Kereta Api




Aku melihat orang - orang berdesakan di kereta, menyebrangi lautan manusia dan besi kendaraan.

Berjalan cepat nyaris berlari.

Aku melihat mereka masih muda, terlalu muda untuk melewatkan langit cerah yang nyaris tak pernah muncul di Jakarta.

Aku melihat dahi mereka berkerut, senyum tak kudapati satupun diantara ribuan mereka, aku bertanya-tanya apa yang mereka pikirkan.

Aku melihat bahu mereka terlalu bungkuk, tak ada tas penuh buku disitu, apakah ada beban yang tidak bisa ku lihat?

Terkadang juga, saat sepi aku lihat mereka menangis --tanpa ada yang melihat, jauh dari keramaian.

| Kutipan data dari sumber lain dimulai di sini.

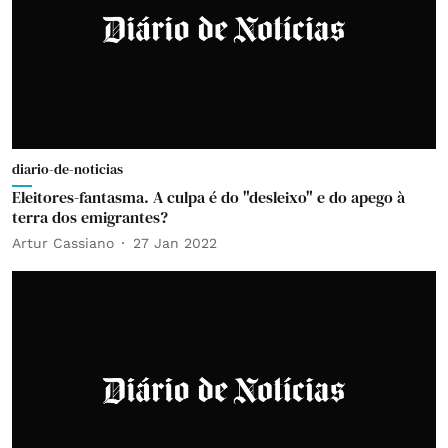
diario-de-noticias
Eleitores-fantasma. A culpa é do "desleixo" e do apego à
terra dos emigrantes?
Artur Cassiano
27 Jan 2022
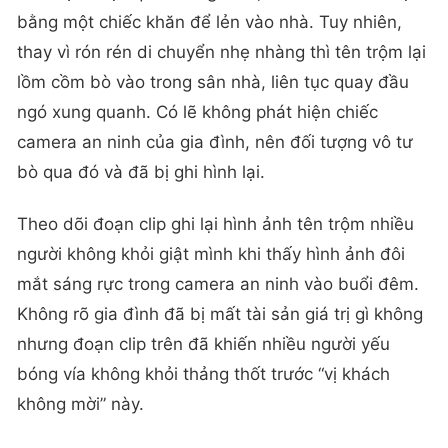
bằng một chiếc khăn để lẻn vào nhà. Tuy nhiên,
thay vì rón rén di chuyển nhẹ nhàng thì tên trộm lại
lồm cồm bò vào trong sân nhà, liên tục quay đầu
ngó xung quanh. Có lẽ không phát hiện chiếc
camera an ninh của gia đình, nên đối tượng vô tư
bò qua đó và đã bị ghi hình lại.
Theo dõi đoạn clip ghi lại hình ảnh tên trộm nhiều
người không khỏi giật mình khi thấy hình ảnh đôi
mắt sáng rực trong camera an ninh vào buổi đêm.
Không rõ gia đình đã bị mất tài sản giá trị gì không
nhưng đoạn clip trên đã khiến nhiều người yếu
bóng vía không khỏi thảng thốt trước “vị khách
không mời” này.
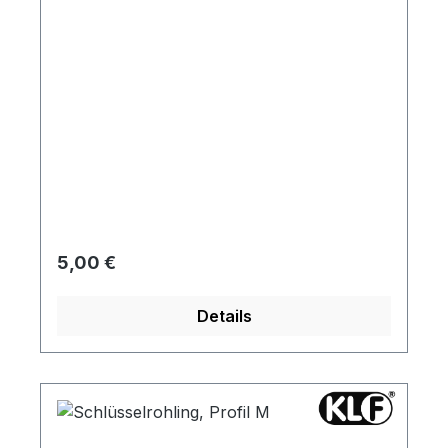
Regulärer Preis:
5,00 €
Details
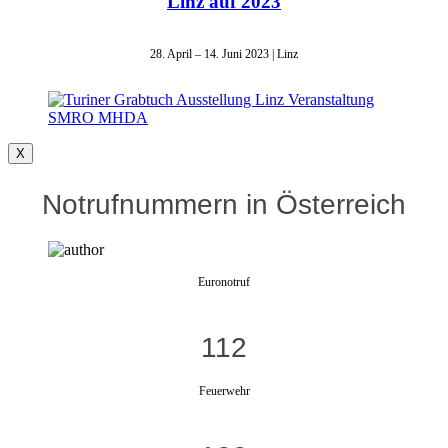
Linz auf 2023
28. April – 14. Juni 2023 | Linz
X
Notrufnummern in Österreich
Euronotruf
112
Feuerwehr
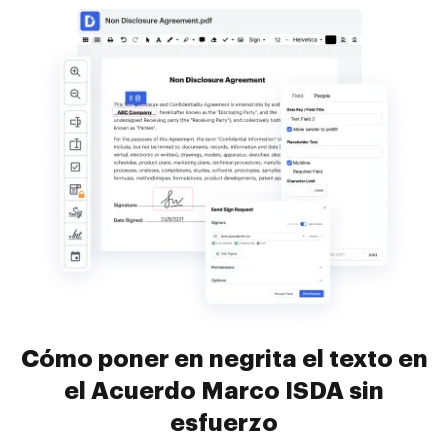
Cómo poner en negrita el texto en
el Acuerdo Marco ISDA sin
esfuerzo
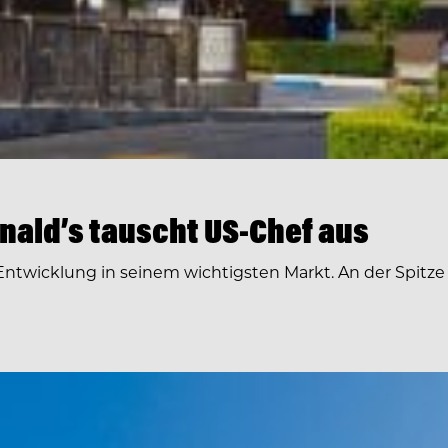
ald’s tauscht US-Chef aus
ntwicklung in seinem wichtigsten Markt. An der Spitz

Aku melihat beberapa dari mereka termenung di malam hari, dahi berkerut tidak nampak lagi, seluruh wajahnya tanpa ekspresi.

Setelah aku lihat lagi, ternyata selama ini mereka sendiri --di tengah keramaian.

Seperti apel merah di antara apel hijau di supermarket.

Seperti sepatu hitam, dirak yang penuh dengan sepatu warna putih.

Seperti rambut putih dikepala Ibuku 7 tahun yang lalu.

Setelah ku lihat lagi, ternyata mereka adalah aku, aku adalah mereka.

Tanpa aku sadari, aku menjejalkan diriku di kereta, memaksa masuk ke jalanan yang penuh sesak, berpakaian rapi agar diterima, dengan dahi berkerut --senyum kecut.

Jika kulihat diriku dicermin, maka ternyata aku juga bungkuk --membawa terlalu banyak batu.

Tanpa aku sadari, hari - hari terus berlalu.

Dengan pertanyaan tak terjawab : kenapa kami melakukan ini?

Tanpa aku sadari aku menua.

Dengan jawaban yang hilang : semua ini pasti berarti.

Tanpa aku sadari --tanpa mereka sadari-- aku mati berulangkali, satu, dua, tiga,-- aku ingat untuk berhitung selebihnya aku benar-benar mati.